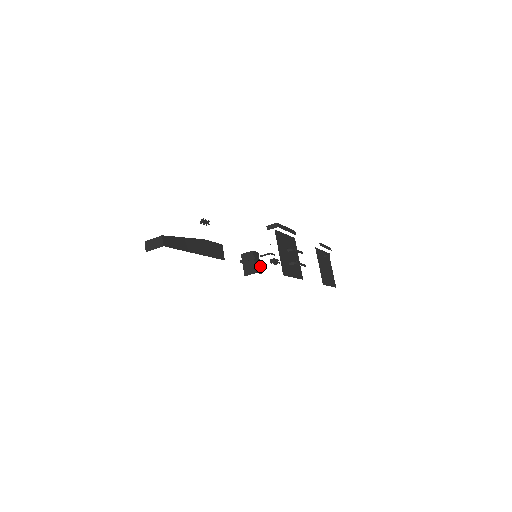
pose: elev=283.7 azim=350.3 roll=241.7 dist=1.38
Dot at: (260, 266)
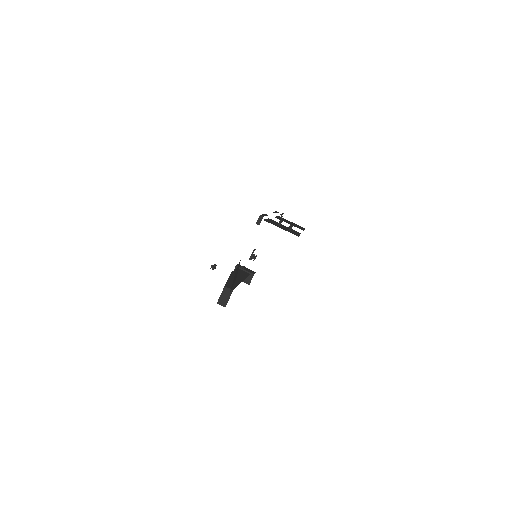
Dot at: (249, 270)
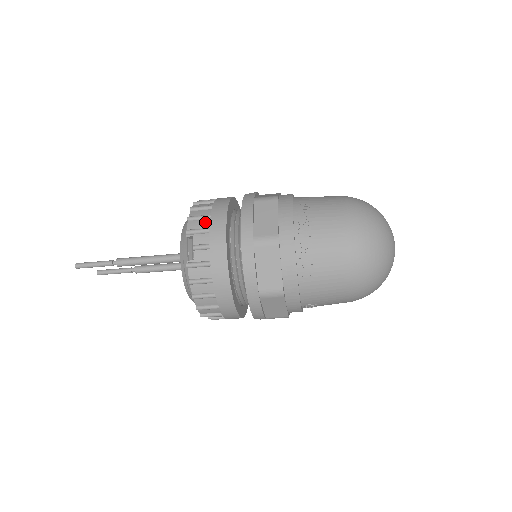
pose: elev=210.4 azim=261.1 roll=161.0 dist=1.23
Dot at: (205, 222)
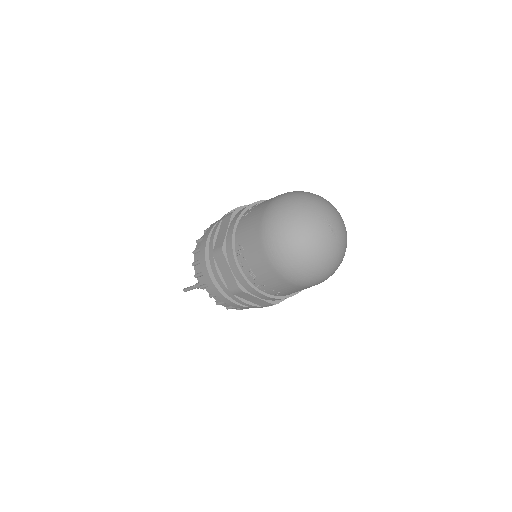
Dot at: (203, 278)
+++
WRITTEN TASK :: Update everything from the line containing "pose: elev=210.4 azim=261.1" down to the end of the listing, replacing "dist" with "distance" and changing nothing else. Leave the pictures out of your output.

ANSWER BELOW ::
pose: elev=210.4 azim=261.1 roll=161.0 distance=1.23
Dot at: (205, 222)
Dot at: (203, 278)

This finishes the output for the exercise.